Look at her! She's back with a new album and a new image, but these days the name is Geri, not Ginger
TEEN PEOPLE: You look so different now: Your hair is blond, your clothes are a lot more subdued. Where are the platforms? Is Ginger dead?
GERI HALLIWELL: Ginger is still a part of me. She comes out at the worst possible moments, like a compulsive behavior that I can't control. I loved platforms, but now I'm a bit more flexible and practical, and I've got my feet on the ground.
TP: As a Spice Girl, your vocal talent was sometimes criticized. Any worries about singing on your own?
GH: The most important thing is not to take myself to seriously. I know I;m not Celine Dion!
TP: You've done a lot of work promoting breast cancer awareness. And you're not involved with the United Nations, right?

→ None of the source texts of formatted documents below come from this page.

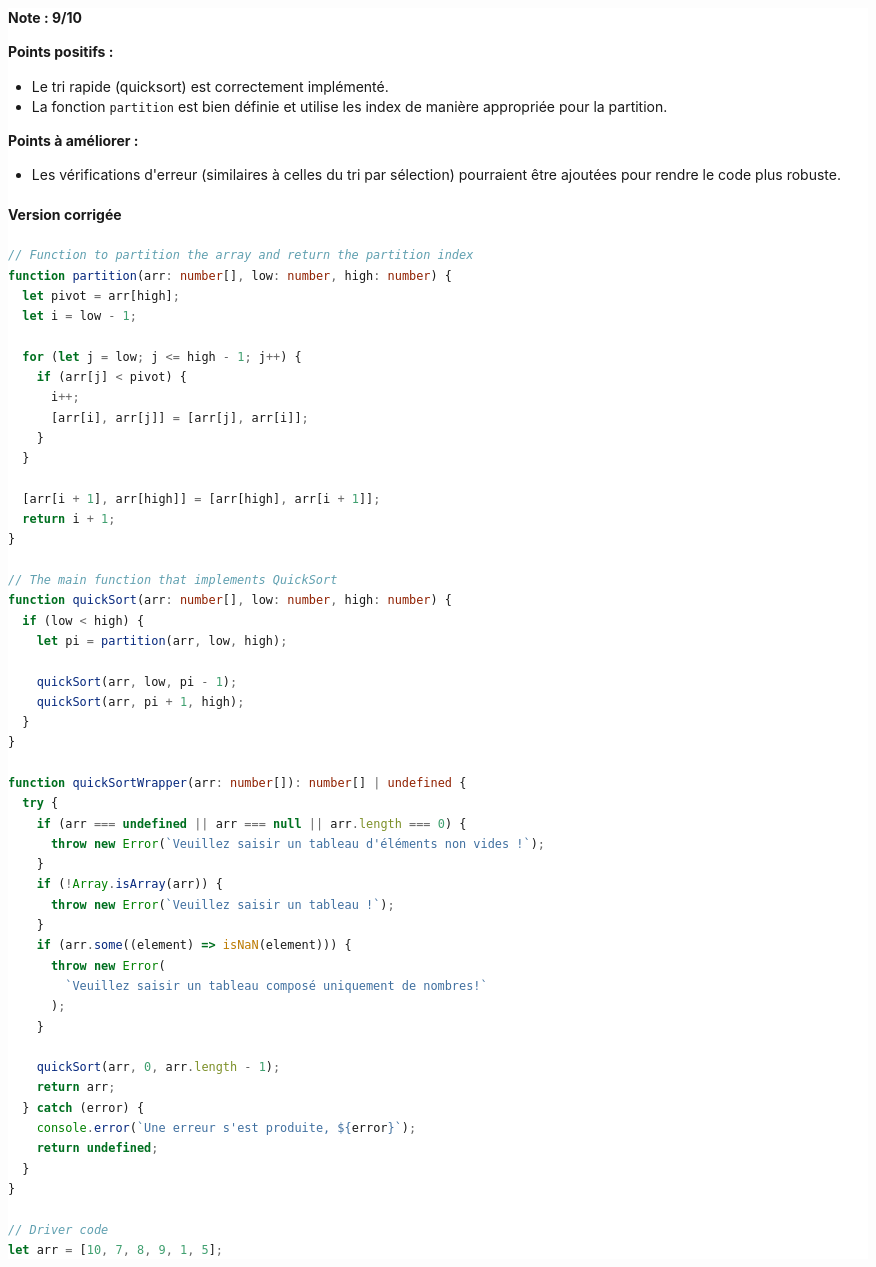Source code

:**Note : 9/10**

**Points positifs :**

- Le tri rapide (quicksort) est correctement implémenté.
- La fonction `partition` est bien définie et utilise les index de manière appropriée pour la partition.

**Points à améliorer :**

- Les vérifications d'erreur (similaires à celles du tri par sélection) pourraient être ajoutées pour rendre le code plus robuste.

#### Version corrigée

```typescript
// Function to partition the array and return the partition index
function partition(arr: number[], low: number, high: number) {
  let pivot = arr[high];
  let i = low - 1;

  for (let j = low; j <= high - 1; j++) {
    if (arr[j] < pivot) {
      i++;
      [arr[i], arr[j]] = [arr[j], arr[i]];
    }
  }

  [arr[i + 1], arr[high]] = [arr[high], arr[i + 1]];
  return i + 1;
}

// The main function that implements QuickSort
function quickSort(arr: number[], low: number, high: number) {
  if (low < high) {
    let pi = partition(arr, low, high);

    quickSort(arr, low, pi - 1);
    quickSort(arr, pi + 1, high);
  }
}

function quickSortWrapper(arr: number[]): number[] | undefined {
  try {
    if (arr === undefined || arr === null || arr.length === 0) {
      throw new Error(`Veuillez saisir un tableau d'éléments non vides !`);
    }
    if (!Array.isArray(arr)) {
      throw new Error(`Veuillez saisir un tableau !`);
    }
    if (arr.some((element) => isNaN(element))) {
      throw new Error(
        `Veuillez saisir un tableau composé uniquement de nombres!`
      );
    }

    quickSort(arr, 0, arr.length - 1);
    return arr;
  } catch (error) {
    console.error(`Une erreur s'est produite, ${error}`);
    return undefined;
  }
}

// Driver code
let arr = [10, 7, 8, 9, 1, 5];
```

GH: It's something that I really need to do to keep me from being shallow. I work for two different organizations. One is Marie Stopes International, which raises awareness about the plight of women in Third World countries who are denied the basic rights of contraception, things we take for granted in the Western world. The other is Population Concern [which addresses similar issues]. The world is about to explode to six billion and the world's resources cannot cope.
TP: Any regrets about leaving the Spice Girls?
GH: That I didn't finish the American tour. I told the girls at the beginning of the tour that I wanted to leave the group, but I left on the day I did because I couldn't do a breast cancer interview [due to a last-minute Spice Girls event] and it made me very angry. I always meant to be an [advocate] of girl power and I felt like a hypocrite. In my heart, I'll always have a place for the Spice Girls, but it was like a marriage -- and I want my space now.
Spice was nice, but solo is sweeter.